Sara Horowitz, is the executive director of the Freelancers Union, an organization
which represents over 100,000 independent workers. She spoke about the need for
a new insurance marketplace that could provide continuous, stable coverage for
workers who move frequently from job to job. Horowitz emphasized the role that
associations like hers could play as "trusted advisors," helping
their members navigate an exchange. Currently, the Freelancers Union operates
like a mini-exchange offering health insurance plans to its membership of
independent and self-employed workers.
Helen Darling is the president of the National Business Group on Health
an organization of large employers that provides 55 million individuals
with health benefits. Darling asserted that one thing that was absolutely
essential to making an exchange work was an individual requirement to purchase
insurance. Darling made clear, however, that if you were going to require
individuals to purchase insurance, you must make sure it is affordable,
understandable and delivers the highest value care. She suggested an exchange
might be built on a combination of state and regional options, operating in a
federal framework. National standards or rules would be necessary so that large
employers would not be trying to comply with 50 different sets of regulations.
However, Alissa Fox, a senior vice president at the Blue
Cross Blue Shield Association, argued that if some type of organization was
needed to help organize the insurance market, it should build on existing state
infrastructure to prevent overlap and duplication that raise costs. She agreed
with Darling that for insurance markets to work all individuals must
participate, but said that simply creating bigger risk pools wouldn't necessarily lead to savings unless reformers
specifically address the problems of cost.
Finally, Len Nichols, the director of New America's Health Policy Program,
addressed the question of whether private health plans should be forced to
compete with a "public" health insurance option. Nichols described
the debate over the public plan option as follows:
Proponents of a public plan support the idea for a variety
of reasons. Some see it as a backdoor to a single-payer health care system.
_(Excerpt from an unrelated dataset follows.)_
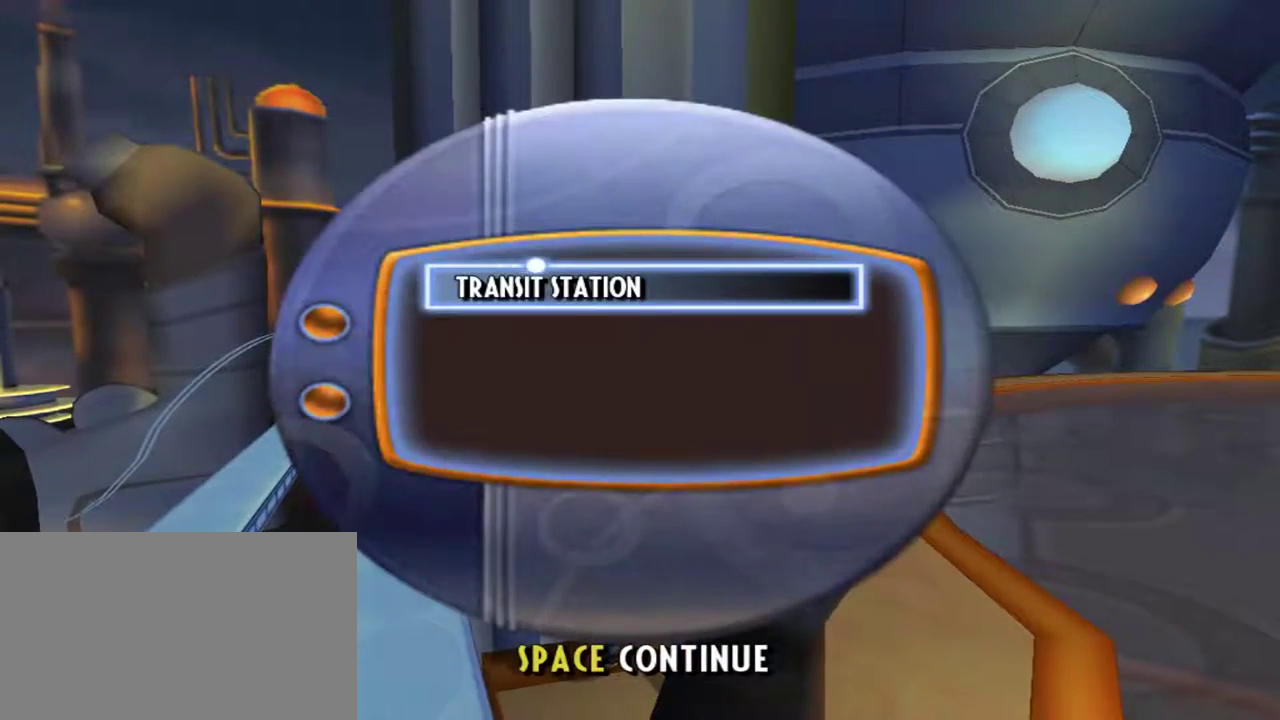
{"keys": [], "mouse": [], "events": []}
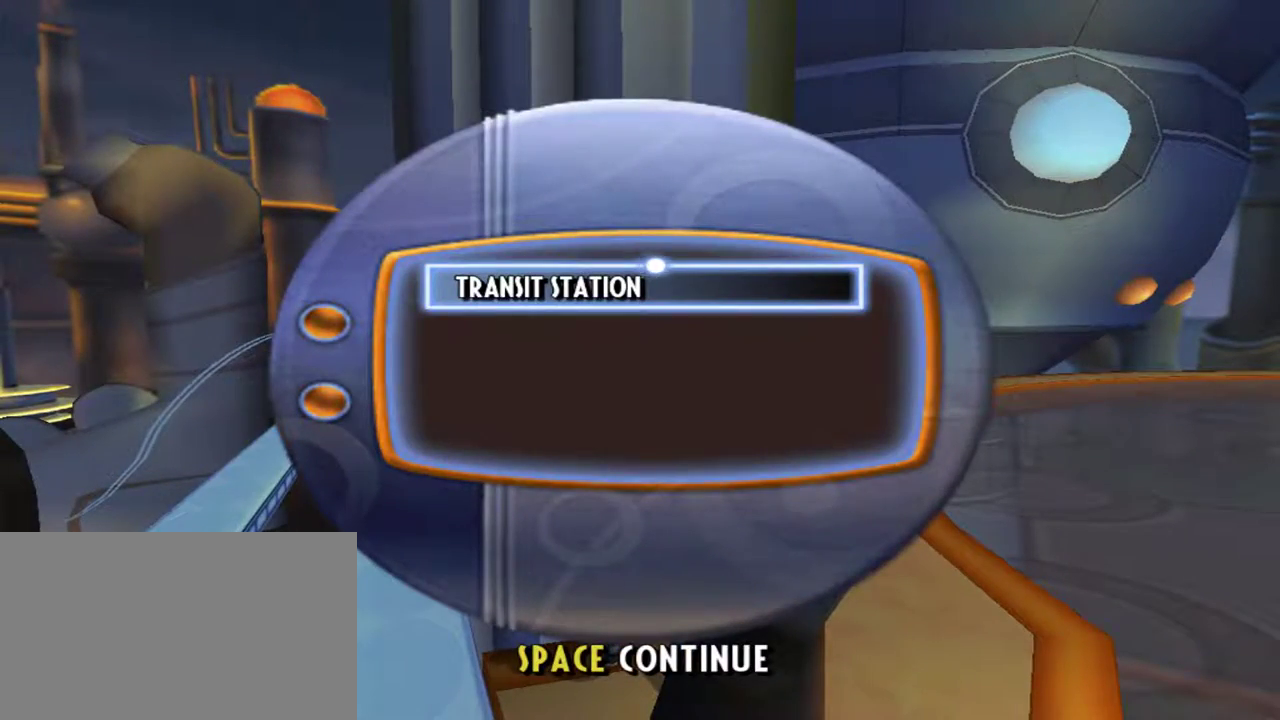
{"keys": [], "mouse": [], "events": []}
Others question the financial incentives of managers in private plans to deny
care. Still others see the purchasing power of a public plan as a way to set
prices and control health care costs.
Opponents of the public plan worry it will lead to
single-payer health care. Others are concerned that because it is essential for
most providers to participate in Medicare for financial reasons, the public
plan could capitalize on this and force providers to concede lower rates by
leveraging their participation in Medicare. As a result, providers would shift
costs to other private payers to make up for the underpayments by the public
plan.
Finally, as Nichols noted, there are some who are
philosophically opposed to the expansion of government, but that was more a
question of ideology than policy.
The solution, Nichols suggested, was a public plan based on
two principles:
the
rules of the insurance marketplace (or exchange) apply to all plans, and
the
governance structure is designed to isolate the public plan from unfair
advantages and perverse incentives
The goal was to create a public plan that satisfied the
concerns of both sides. However, as Nichols noted, more must be done to control
costs by building an information system through which best practice information
can flow and by incentivizing payments so we pay people for doing the right
thing and not just doing more of something.